Instrucciones de tareas >>
**1.** Responde según el texto sobre Dragon Ball Daima:
(a) ¿En qué episodio alcanza Vegeta el Super Saiyan 3?
(b) ¿A quién le pidió Gomah que convirtiera a Goku y sus amigos en versiones mini?
(c) ¿Contra quién combate Vegeta cuando libera su poder latente?
**2.** Reproduce la parte del texto sobre Dragon Ball Daima que se abre con las palabras que contienen "El deseo de Gomah y" y se cierra con "del Rey Demonio.".
══ Fragmento del texto ══
Dragon Ball Daima sigue impactando a los fans con grandes revelaciones y combates épicos. En su episodio 12, Vegeta alcanza la esperada transformación del Super Saiyan 3, marcando un hito en la serie. Este logro no solo evidencia el crecimiento continuo del Príncipe Saiyan, sino que también pone en tela de juicio la eficacia del deseo de Gomah de reducir físicamente a los protagonistas.
El deseo de Gomah y su propósito
En los primeros episodios, Gomah pidió a Shenlong que convirtiera a Goku y sus amigos en versiones mini, buscando reducir su amenaza en el Reino Demoníaco. La idea parecía lógica: cuerpos más pequeños significaban menos poder. Sin embargo, los eventos recientes demuestran lo contrario.

Desde el inicio, los Guerreros Z han probado una y otra vez que el tamaño físico no limita su capacidad de superar sus propios límites. Esto quedó claro con la transformación de Vegeta al Super Saiyan 3, rompiendo las expectativas del Rey Demonio.
Vegeta alcanza el Super Saiyan 3
La transformación del Super Saiyan 3, hasta ahora exclusiva de Goku y Gotenks en el canon oficial, finalmente es alcanzada por Vegeta en un momento épico. Durante su combate contra el Tamagami de Dos Estrellas, Vegeta, superado por su oponente, libera todo su poder latente.
═══
══ Datos de entrada ══
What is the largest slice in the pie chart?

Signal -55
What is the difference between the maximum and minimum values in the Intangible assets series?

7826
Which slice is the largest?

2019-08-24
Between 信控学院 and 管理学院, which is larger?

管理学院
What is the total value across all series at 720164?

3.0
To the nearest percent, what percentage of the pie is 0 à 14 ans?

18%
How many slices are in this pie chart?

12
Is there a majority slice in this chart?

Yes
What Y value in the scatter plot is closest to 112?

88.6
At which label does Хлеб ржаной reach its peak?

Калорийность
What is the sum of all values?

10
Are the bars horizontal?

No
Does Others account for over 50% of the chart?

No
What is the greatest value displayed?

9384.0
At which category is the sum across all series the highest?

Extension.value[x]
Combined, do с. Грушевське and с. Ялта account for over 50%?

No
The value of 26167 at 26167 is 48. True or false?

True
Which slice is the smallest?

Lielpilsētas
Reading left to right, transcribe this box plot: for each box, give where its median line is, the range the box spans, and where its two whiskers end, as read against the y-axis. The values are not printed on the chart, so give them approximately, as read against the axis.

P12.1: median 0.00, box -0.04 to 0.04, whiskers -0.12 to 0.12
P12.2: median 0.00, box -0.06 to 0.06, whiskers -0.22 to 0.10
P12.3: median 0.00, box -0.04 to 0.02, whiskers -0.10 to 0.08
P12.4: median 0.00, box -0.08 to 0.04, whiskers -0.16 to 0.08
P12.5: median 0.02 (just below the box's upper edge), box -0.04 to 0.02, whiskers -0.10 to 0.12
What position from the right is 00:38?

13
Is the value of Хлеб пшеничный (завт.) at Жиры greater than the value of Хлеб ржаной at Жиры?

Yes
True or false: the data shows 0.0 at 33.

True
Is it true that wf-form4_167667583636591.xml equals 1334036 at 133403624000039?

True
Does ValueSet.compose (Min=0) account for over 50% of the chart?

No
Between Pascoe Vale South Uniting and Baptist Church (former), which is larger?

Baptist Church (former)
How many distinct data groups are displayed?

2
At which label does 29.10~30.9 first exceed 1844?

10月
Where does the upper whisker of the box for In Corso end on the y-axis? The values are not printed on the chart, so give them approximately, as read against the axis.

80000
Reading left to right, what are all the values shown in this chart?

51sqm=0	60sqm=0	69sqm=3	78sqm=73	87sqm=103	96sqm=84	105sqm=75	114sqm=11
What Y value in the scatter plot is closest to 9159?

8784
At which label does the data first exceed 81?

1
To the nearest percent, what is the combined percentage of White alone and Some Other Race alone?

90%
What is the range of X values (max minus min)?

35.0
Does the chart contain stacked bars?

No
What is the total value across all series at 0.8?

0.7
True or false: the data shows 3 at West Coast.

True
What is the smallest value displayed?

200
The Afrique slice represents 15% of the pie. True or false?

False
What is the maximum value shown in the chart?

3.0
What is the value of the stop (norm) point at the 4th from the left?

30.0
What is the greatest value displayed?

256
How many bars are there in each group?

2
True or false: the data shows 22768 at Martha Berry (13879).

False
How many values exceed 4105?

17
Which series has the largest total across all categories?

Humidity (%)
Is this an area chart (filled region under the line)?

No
═══
Respuestas numeradas >>
**1.**
(a) En el episodio 12.
(b) A Shenlong.
(c) Contra el Tamagami de Dos Estrellas.

**2.**
El deseo de Gomah y su propósito
En los primeros episodios, Gomah pidió a Shenlong que convirtiera a Goku y sus amigos en versiones mini, buscando reducir su amenaza en el Reino Demoníaco. La idea parecía lógica: cuerpos más pequeños significaban menos poder. Sin embargo, los eventos recientes demuestran lo contrario.

Desde el inicio, los Guerreros Z han probado una y otra vez que el tamaño físico no limita su capacidad de superar sus propios límites. Esto quedó claro con la transformación de Vegeta al Super Saiyan 3, rompiendo las expectativas del Rey Demonio.